On 27 December 2011, a court in Ethiopia sentenced the Swedish journalists to 11 years in prison on charges of supporting terrorism after they illegally entered the country with Somalis.
No phone calls or letters were allowed by relatives. Shibbi's mother was allowed to visit her in prison at the request of the Swedish Embassy. The two journalists were incarcerated in Kaliti Prison.

== Work ==
According to the journalists, they investigated alleged human rights abuses in a region, the Ethiopian authorities will not allow journalists to enter. Ethiopia recently designated the ONLF as a terrorist organisation. Schibbye and Persson were gathering news about a Swedish oil company exploring oil in the region for a Swedish reportage magazine. Persson had heard claims from refugees in the Dadaab camp in Kenya about Ogaden's oilfields. They wanted to go to Ogaden to check if the claims were correct.

They were in the region to investigate activities in the Ogaden of an oil explorer which in 2009 bought licenses in Ethiopia from Lundin Petroleum.

Sweden's Foreign Minister Carl Bildt was a board member of Lundin Oil and its successor Lundin Petroleum between 2000 and 2006. According to Reuters Swedish media have questioned whether Bildt has a conflict of interest in the case. Oil company had activities in the Ogaden and Darfur. According to Reuters Lundin was accused in one of the European Coalition on Oil in Sudan report of being complicit in the commission of war crimes and crimes against humanity in that country between 1997 and 2003. The European Coalition on Oil in Sudan (ECOS) was established in 2000 by eighty European NGOs. The Swedish Prosecution Authority launched a preliminary investigation into the allegations in 2010.

== ONLF ==

According to Reuters the U.N. called for an independent investigation into allegations of human rights abuses by Ethiopian forces in the Ogaden region already some years ago.
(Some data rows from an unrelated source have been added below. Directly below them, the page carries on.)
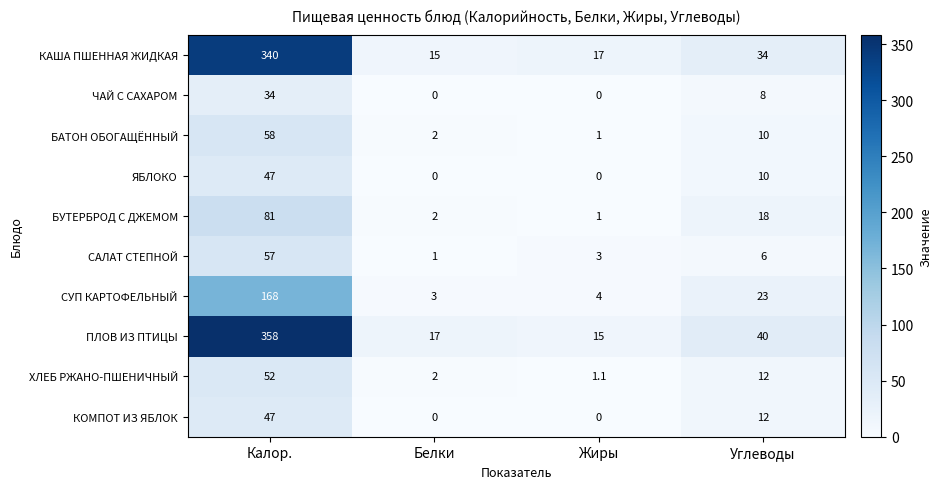

What is the minimum value for БУТЕРБРОД С ДЖЕМОМ?

1.0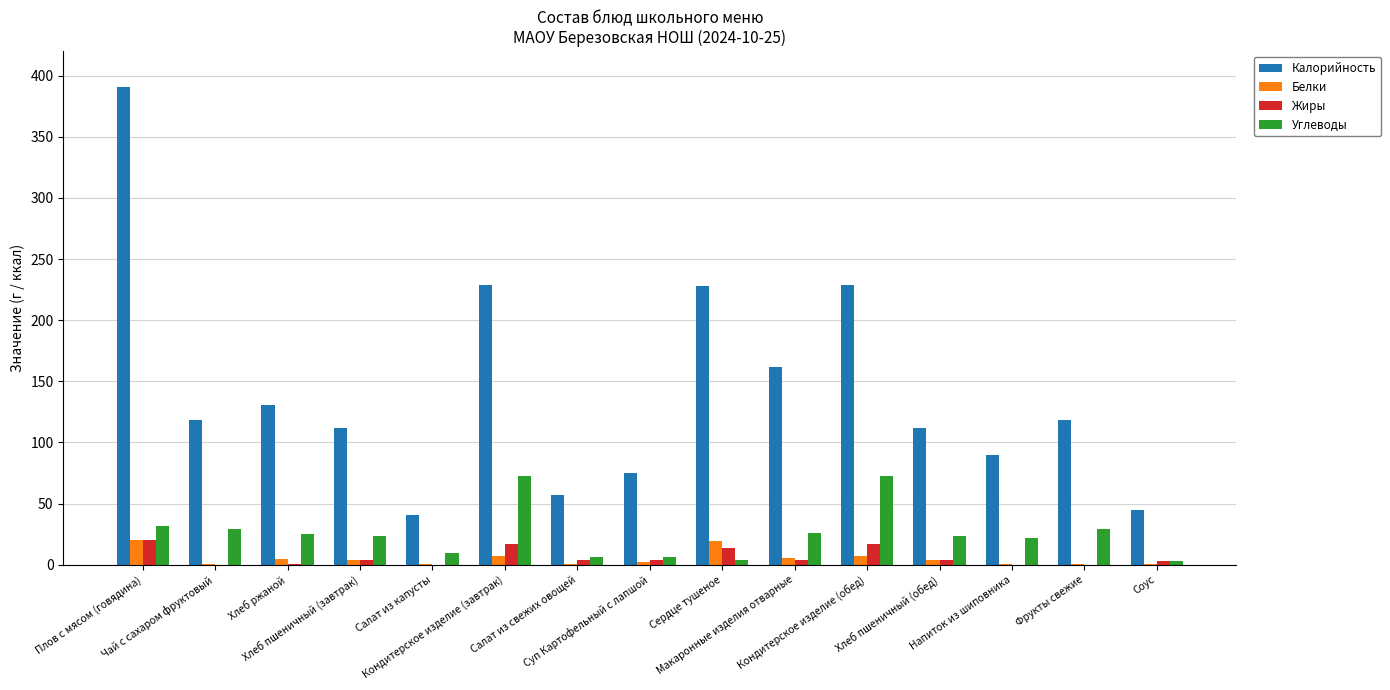

Which series has the largest total across all categories?

Калорийность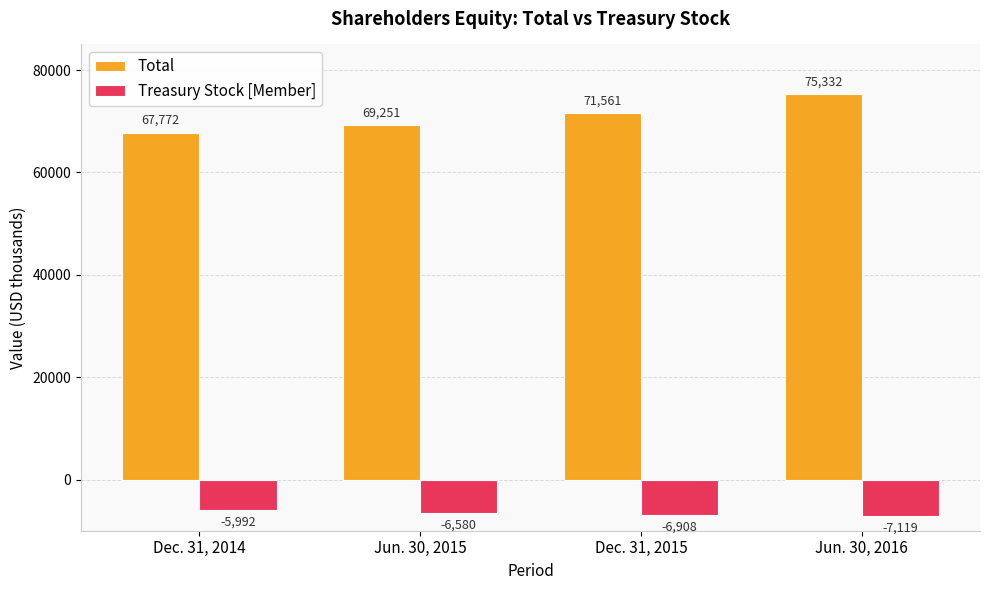

What is the approximate value of Total at Jun. 30, 2016?

75332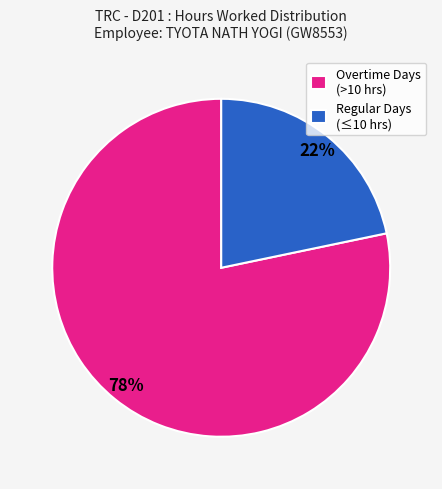

Count the number of slices in the pie.

2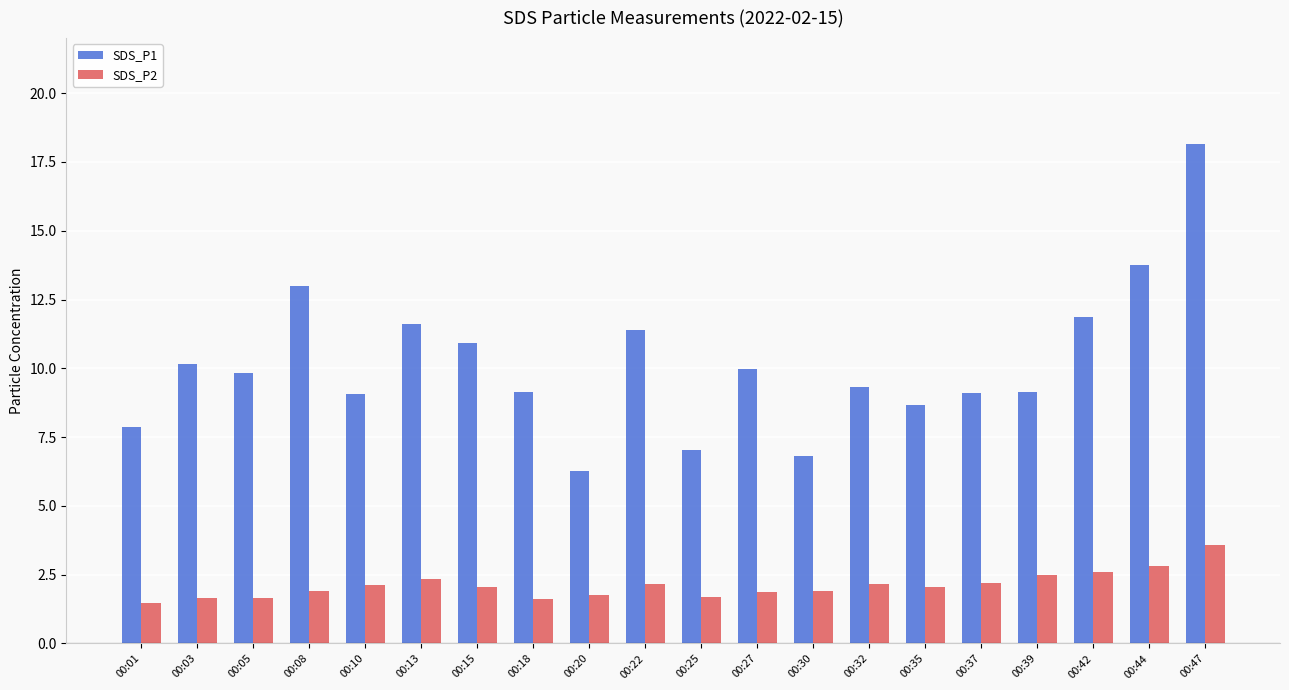

At which label is SDS_P1 closest to 12?

00:42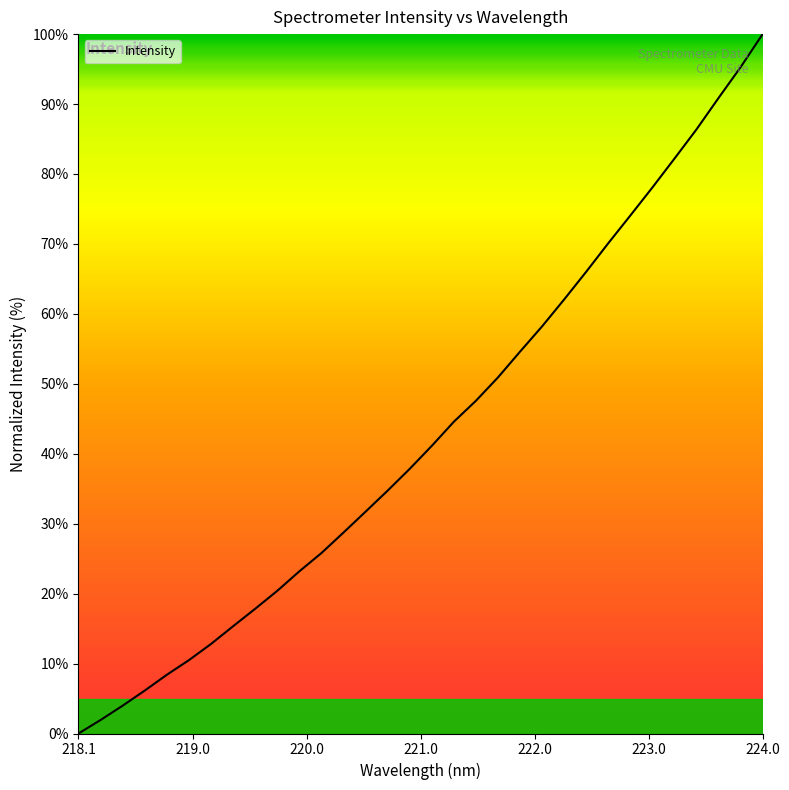

What is the maximum value shown in the chart?

100.0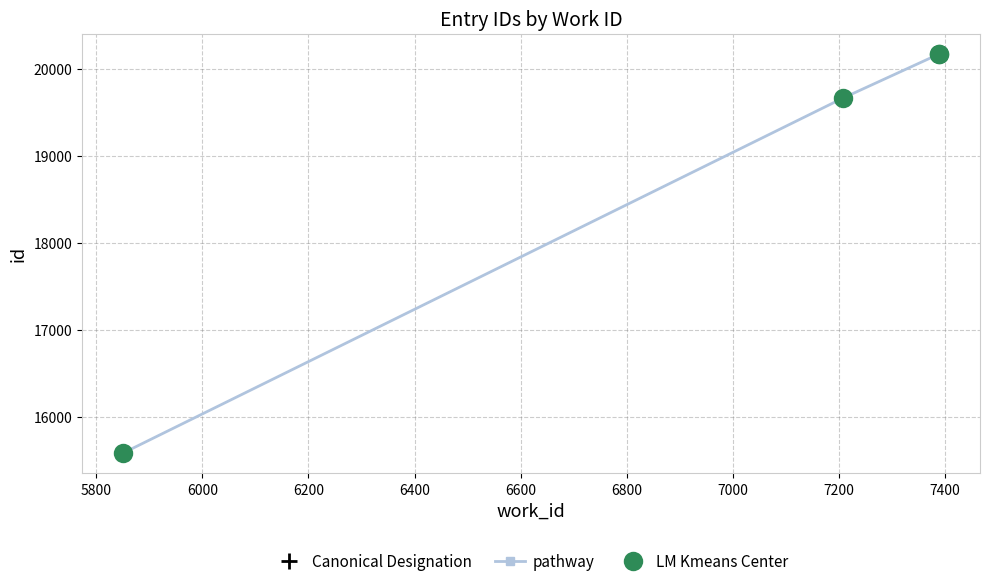

True or false: the data shows 20168 at 7389.

True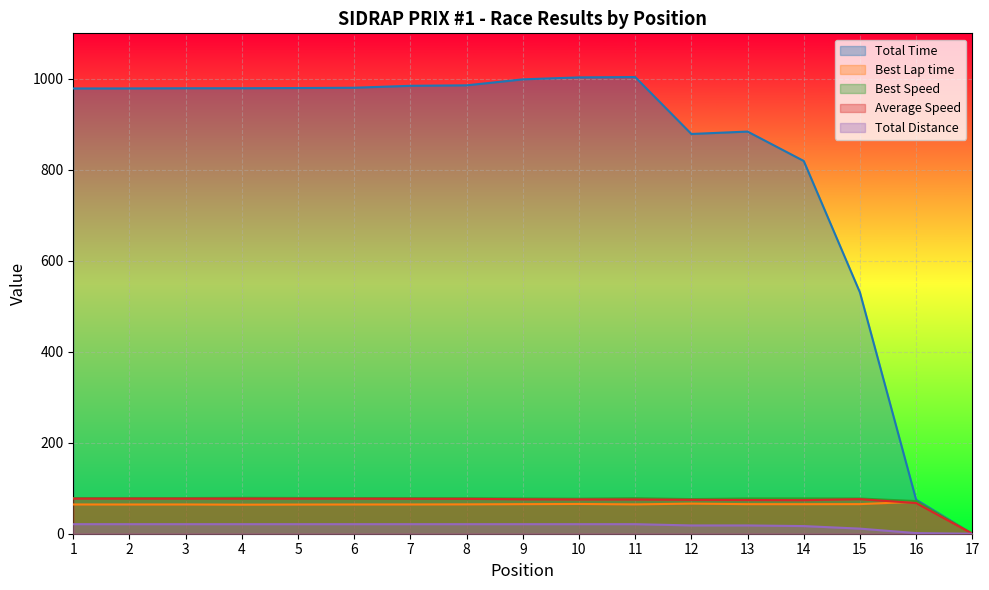

What are all the series names shown in the legend?

Total Time, Best Lap time, Best Speed, Average Speed, Total Distance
There was an offensive in late 2007 related to Chinese-run oil facility. Large parts of the region was inaccessible to outside agencies by Ethiopian troops in 2007. Ethiopia says the Ogaden basin may contain 4tn cubic feet of natural gas and major oil deposits. The rebels have warned of attacks against foreign firms working in the region. Now the ONLF Ogaden National Liberation Front is blacklisted as a terrorist group. ONLF has been fighting to make the region of Ogaden in eastern Ethiopia an independent state.

== Other cases ==
Ethiopia sentenced three other reporters and two opposition leaders in prison in the end of January 2012: Ethiopian Review Internet editor Elias Kifle (life sentence, not present in court), Awramba Times –weekly magazine editor Wubshet Taye (14 years) and Feteh weekly magazine editor Reeyot Alemu (14 years). Two opposition politicians received 17 years and 19 years prison judges. Amnesty insisted on their immediate release.

== Critics ==
Amnesty International called for the pair to be released immediately and unconditionally. There was nothing to suggest that the men entered Ethiopia with any intention other than conducting their legitimate work as journalists.

EU raised concerns about freedom of media in Ethiopia. Both the European Union (EU) and the United States (U.S.) also said that they were concerned by the case. Sweden kept up efforts to free the two men by contacting Ethiopian ministers and consulting with the U.S. and the EU.

== Pardon in 2012 ==
Ethiopia pardoned some 1,900 prisoners in 2012 who were released in September 2012. The two Swedish journalists were part of the group. The government source said the pardon was approved before Prime Minister Meles Zenawi's death on August 20, 2012. Addis Ababa often grants mass pardons and announces the decisions ahead of major holidays, in particular the Ethiopian New Year which is celebrated on September 11.